Natural and Robust Speech Generation: Surpassing many existing streaming and non-streaming alternatives, demonstrating superior robustness and naturalness in speech generation.
Strong Performance Across Modalities: Exhibiting exceptional performance across all modalities when benchmarked against similarly sized single-modality models. Qwen2.5-Omni outperforms the similarly sized Qwen2-Audio in audio capabilities and achieves comparable performance to Qwen2.5-VL-7B.

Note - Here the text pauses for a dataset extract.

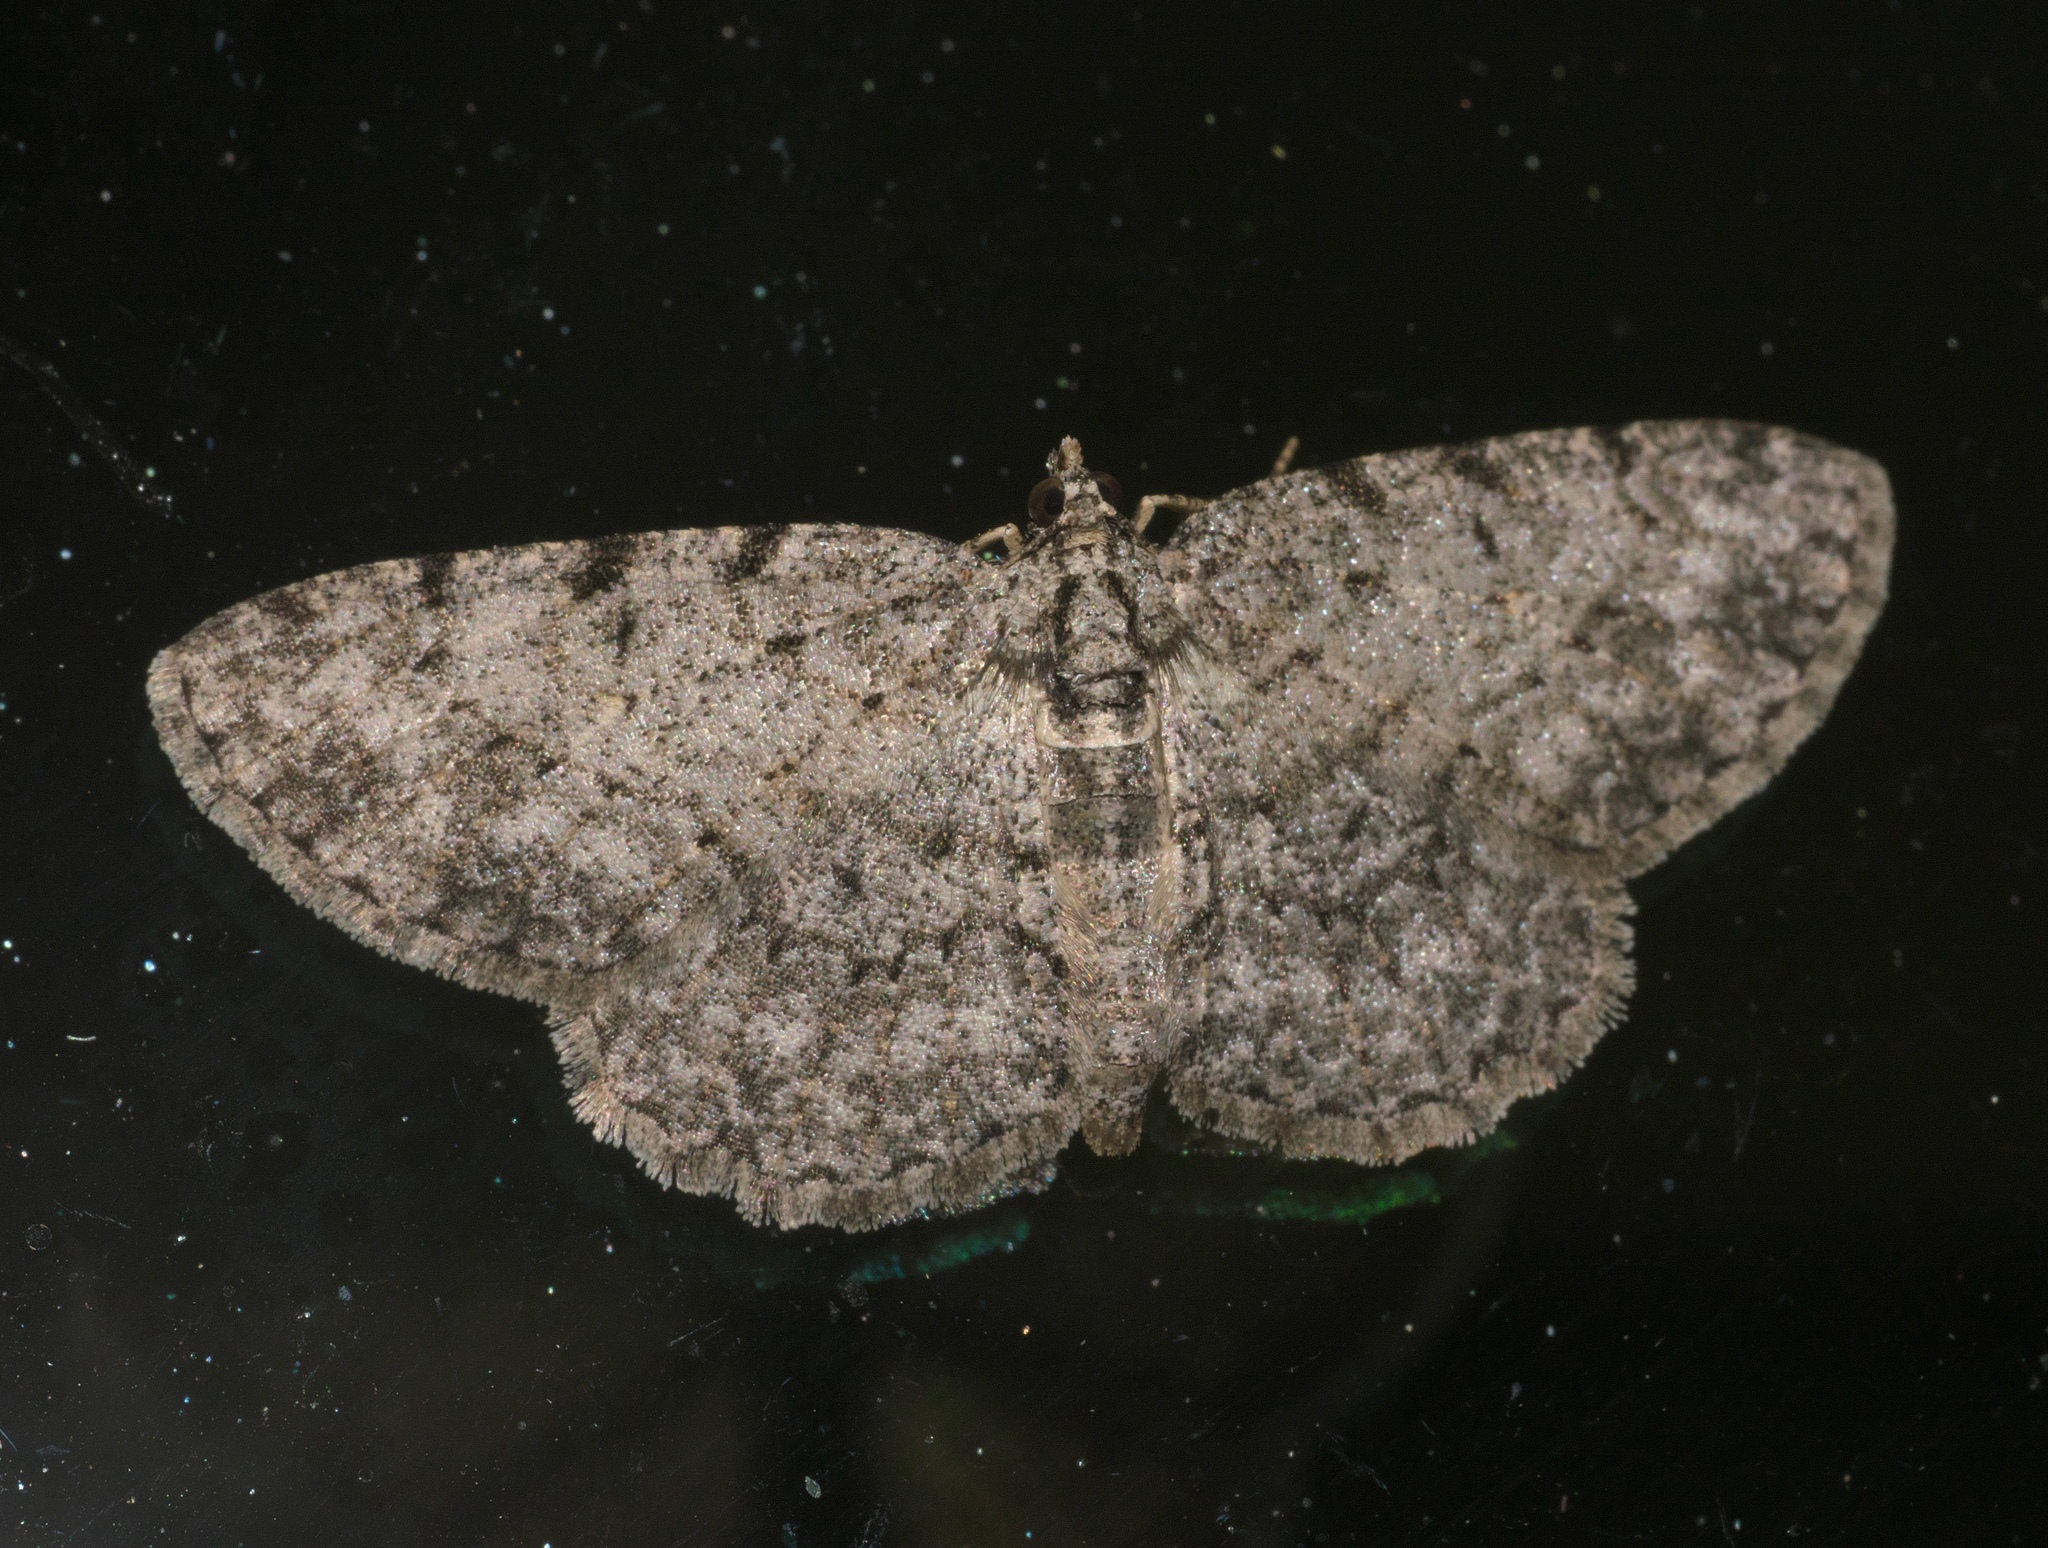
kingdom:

Excellent End-to-End Speech Instruction Following: Qwen2.5-Omni shows performance in end-to-end speech instruction following that rivals its effectiveness with text inputs, evidenced by benchmarks such as MMLU and GSM8K.
Architecture
Qwen2.5-Omni employs Thinker-Talker architecture. Thinker functions like a brain, responsible for processing and understanding inputs from text, audio and video modalities, generating high-level representations and corresponding text. Talker operates like a human mouth, taking in the high-level representations and text produced by the Thinker in a streaming manner, and outputting discrete tokens of speech fluidly. Thinker is a Transformer decoder, accompanied by encoders for audio and image that facilitate information extraction. In contrast, Talker is designed as a dual-track autoregressive Transformer Decoder architecture. During both training and inference, Talker directly receives high-dimensional representations from Thinker and shares all of Thinker’s historical context information. Consequently, the entire architecture operates as a cohesive single model, enabling end-to-end training and inference.
Performance
We conducted a comprehensive evaluation of Qwen2.5-Omni, which demonstrates strong performance across all modalities when compared to similarly sized single-modality models and closed-source models like Qwen2.5-VL-7B, Qwen2-Audio, and Gemini-1.5-pro. In tasks requiring the integration of multiple modalities, such as OmniBench, Qwen2.5-Omni achieves state-of-the-art performance. Furthermore, in single-modality tasks, it excels in areas including speech recognition (Common Voice), translation (CoVoST2), audio understanding (MMAU), image reasoning (MMMU, MMStar), video understanding (MVBench), and speech generation (Seed-tts-eval and subjective naturalness).

What’s Next
We are eager to hear your feedback and see the innovative applications you create with Qwen2.5-Omni. In the near future, our goal is to enhance our model’s ability to follow voice commands and improve audio-visual collaborative understanding. Additionally, we strive to integrate more modalities towards an omni-model!